The conduct of the defendants in attempting to compel plaintiff to assume and pay the indebtedness covered by the Barnett note does furnish some basis for holding that defendant exhibited a malicious purpose. However, there does not appear to have been any oppression to the detention of the car, nor does it appear that any hardship was imposed upon plaintiff other than has been or can be compensated by the compensatory damages allowed. The jury awarded plaintiff compensatory damages in the sum of $580.82, which sum included the total amount paid by plaintiff to Martinez, three monthly payments made by plaintiff on the contract, $15 paid to the Department of Motor Vehicles, $17 for a battery and $7.50 for repairs.
As was said in Booth v. People's Finance, etc., Co., 124 Cal.App. 131, 144, 12 P.2d 50, 55:
“There is no fixed rule as to the proportion between actual and exemplary damages in cases where exemplary damages are recoverable,' it is nevertheless held that the exemplary damages must bear a reasonable proportion to the actual damages sustained.'
See also Wilkinson v. Singh, 93 Cal.App. 337, 345, 269 P. 705.
In Finney v. Lockhart, 35 Cal.2d 161, 164, 217 P.2d 19, the court stated that this rule is only for the purpose of guarding against excess; that there is no fixed ratio by which to determine the proper proportion between the two classes of damages; that after an award has been approved by the trial court, the reviewing court will hesitate to declare the amount excessive unless upon consideration of the entire record, including the evidence, it must be said that the award was the result of passion or prejudice.

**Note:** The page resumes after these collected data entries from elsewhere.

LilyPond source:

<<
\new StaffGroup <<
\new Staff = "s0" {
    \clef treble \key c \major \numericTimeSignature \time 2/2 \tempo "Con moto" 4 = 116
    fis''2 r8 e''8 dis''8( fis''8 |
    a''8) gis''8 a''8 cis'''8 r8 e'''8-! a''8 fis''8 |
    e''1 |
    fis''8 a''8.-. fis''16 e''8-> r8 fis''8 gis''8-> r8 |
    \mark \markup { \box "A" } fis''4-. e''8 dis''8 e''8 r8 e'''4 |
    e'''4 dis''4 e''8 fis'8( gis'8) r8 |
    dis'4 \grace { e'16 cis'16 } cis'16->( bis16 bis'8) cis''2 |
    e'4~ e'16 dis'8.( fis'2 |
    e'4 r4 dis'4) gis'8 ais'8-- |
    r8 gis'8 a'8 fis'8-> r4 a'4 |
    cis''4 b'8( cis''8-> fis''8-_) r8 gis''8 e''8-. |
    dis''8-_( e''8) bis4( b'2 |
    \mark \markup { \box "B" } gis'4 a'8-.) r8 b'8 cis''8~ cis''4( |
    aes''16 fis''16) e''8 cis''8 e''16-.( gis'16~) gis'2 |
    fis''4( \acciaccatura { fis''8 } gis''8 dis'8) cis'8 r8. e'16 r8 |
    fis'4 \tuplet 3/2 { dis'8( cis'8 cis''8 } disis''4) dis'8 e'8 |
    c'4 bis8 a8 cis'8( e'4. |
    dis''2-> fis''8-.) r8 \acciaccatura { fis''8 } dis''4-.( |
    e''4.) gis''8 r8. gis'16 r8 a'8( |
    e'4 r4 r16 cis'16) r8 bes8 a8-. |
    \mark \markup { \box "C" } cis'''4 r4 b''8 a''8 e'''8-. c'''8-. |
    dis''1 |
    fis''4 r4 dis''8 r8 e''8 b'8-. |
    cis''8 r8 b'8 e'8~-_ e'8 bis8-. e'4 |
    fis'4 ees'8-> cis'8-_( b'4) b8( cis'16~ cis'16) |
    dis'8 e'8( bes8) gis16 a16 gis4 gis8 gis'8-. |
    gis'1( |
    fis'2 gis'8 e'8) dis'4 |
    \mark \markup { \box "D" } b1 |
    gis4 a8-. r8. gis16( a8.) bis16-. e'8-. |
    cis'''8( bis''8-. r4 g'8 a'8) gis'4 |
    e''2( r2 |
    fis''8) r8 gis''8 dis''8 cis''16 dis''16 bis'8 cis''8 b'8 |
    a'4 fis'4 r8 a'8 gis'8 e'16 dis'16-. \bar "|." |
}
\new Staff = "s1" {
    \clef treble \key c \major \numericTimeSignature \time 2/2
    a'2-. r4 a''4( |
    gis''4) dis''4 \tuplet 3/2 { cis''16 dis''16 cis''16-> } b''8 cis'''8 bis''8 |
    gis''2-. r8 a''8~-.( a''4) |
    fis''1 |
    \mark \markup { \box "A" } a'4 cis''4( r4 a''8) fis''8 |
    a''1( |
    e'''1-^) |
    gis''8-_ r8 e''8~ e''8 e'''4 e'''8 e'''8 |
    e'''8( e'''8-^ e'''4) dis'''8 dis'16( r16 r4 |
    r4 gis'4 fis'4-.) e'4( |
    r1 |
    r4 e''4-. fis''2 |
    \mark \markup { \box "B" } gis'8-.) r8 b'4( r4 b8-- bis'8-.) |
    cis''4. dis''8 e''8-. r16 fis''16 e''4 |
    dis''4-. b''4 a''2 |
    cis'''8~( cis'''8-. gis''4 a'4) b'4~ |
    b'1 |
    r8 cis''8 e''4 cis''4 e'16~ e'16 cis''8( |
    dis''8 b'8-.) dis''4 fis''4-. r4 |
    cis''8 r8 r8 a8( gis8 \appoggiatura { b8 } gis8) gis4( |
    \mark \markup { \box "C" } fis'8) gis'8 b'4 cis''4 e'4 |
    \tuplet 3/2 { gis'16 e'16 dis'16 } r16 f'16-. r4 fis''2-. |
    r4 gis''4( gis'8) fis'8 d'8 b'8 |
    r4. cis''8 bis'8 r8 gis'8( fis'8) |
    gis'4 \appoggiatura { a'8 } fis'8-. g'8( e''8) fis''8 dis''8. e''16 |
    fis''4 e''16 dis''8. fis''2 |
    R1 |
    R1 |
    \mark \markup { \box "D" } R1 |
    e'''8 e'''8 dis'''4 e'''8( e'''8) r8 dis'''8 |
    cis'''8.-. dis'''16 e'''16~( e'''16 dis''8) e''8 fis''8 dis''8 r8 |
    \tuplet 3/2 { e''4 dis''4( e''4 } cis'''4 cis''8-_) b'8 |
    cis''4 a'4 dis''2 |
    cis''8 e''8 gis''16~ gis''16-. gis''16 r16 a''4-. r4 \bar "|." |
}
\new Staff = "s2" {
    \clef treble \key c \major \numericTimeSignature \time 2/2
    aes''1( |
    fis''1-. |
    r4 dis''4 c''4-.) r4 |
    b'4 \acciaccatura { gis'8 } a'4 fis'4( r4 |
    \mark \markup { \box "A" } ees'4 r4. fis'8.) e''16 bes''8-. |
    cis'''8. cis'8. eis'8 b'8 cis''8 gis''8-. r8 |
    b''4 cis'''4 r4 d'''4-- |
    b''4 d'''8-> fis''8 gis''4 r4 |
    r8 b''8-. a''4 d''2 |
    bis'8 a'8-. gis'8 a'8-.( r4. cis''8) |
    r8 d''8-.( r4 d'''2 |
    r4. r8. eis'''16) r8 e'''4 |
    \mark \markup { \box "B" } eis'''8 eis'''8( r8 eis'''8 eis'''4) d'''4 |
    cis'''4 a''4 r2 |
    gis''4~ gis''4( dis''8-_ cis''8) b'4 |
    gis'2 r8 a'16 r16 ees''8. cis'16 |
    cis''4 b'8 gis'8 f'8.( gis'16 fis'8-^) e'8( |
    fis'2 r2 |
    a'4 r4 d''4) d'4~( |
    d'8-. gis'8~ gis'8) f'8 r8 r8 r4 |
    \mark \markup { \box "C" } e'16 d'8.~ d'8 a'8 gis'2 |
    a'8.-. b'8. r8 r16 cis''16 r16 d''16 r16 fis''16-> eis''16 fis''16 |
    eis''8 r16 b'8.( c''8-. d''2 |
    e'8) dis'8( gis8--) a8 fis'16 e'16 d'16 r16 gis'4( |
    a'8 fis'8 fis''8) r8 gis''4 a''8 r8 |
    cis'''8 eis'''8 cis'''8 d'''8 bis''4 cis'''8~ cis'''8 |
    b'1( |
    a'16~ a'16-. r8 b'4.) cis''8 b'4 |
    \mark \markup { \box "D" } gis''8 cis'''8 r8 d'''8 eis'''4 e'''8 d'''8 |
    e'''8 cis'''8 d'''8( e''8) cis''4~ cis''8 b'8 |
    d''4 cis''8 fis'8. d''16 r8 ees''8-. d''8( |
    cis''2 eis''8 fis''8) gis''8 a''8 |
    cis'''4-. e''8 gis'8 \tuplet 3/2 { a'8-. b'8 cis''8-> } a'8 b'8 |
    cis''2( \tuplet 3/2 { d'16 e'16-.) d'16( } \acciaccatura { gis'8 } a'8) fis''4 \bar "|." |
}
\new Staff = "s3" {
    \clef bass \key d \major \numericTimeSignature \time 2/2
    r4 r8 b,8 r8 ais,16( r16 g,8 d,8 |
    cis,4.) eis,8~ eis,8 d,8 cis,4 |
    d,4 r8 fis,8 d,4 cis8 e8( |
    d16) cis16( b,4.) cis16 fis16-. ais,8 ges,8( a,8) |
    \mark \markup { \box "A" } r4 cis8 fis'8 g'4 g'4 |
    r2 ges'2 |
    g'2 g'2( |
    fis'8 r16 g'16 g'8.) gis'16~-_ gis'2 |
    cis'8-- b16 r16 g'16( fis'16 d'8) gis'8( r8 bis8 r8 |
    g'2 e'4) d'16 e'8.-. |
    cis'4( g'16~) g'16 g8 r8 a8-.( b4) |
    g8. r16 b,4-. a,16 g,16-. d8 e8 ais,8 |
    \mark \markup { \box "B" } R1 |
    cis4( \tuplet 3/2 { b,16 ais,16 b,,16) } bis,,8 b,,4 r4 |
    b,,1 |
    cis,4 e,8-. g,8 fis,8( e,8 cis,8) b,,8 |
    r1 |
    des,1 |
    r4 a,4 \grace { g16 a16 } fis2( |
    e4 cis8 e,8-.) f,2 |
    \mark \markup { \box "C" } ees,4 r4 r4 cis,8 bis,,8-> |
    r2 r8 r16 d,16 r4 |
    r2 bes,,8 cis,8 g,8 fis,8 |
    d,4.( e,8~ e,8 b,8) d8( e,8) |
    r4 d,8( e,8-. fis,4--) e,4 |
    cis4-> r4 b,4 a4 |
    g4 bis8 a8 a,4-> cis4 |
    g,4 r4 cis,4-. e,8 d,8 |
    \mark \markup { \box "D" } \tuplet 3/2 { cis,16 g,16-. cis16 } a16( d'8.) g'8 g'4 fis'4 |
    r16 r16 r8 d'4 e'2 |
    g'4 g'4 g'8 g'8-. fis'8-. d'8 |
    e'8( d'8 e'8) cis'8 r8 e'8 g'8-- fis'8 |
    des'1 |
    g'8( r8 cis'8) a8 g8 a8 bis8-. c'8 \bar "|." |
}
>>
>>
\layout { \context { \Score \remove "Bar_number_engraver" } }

In view of the erroneous instruction given the jury and the unreasonable proportion borne by the excessive exemplary damages to the actual damages sustained, we conclude that there should be a retrial of the issue of exemplary damages by the court or by a jury properly instructed on the subject. An order for the retrial of this limited issue is authorized where, as here, the issue can be separately tried without such confusion or uncertainty as would amount to a denial of a fair trial. Brewer v. Second Baptist Church, supra, 32 Cal.2d at page 801, 197 P.2d 713.
The judgment is reversed insofar as the decree provides for the recovery of the sum of $2,500 as exemplary and punitive damages and the trial court is directed to retry this issue. In all other respects, the judgment is affirmed. Plaintiff and defendants are to bear their own costs on this appeal.
BARNARD, P. J., and GRIFFIN, J., concur.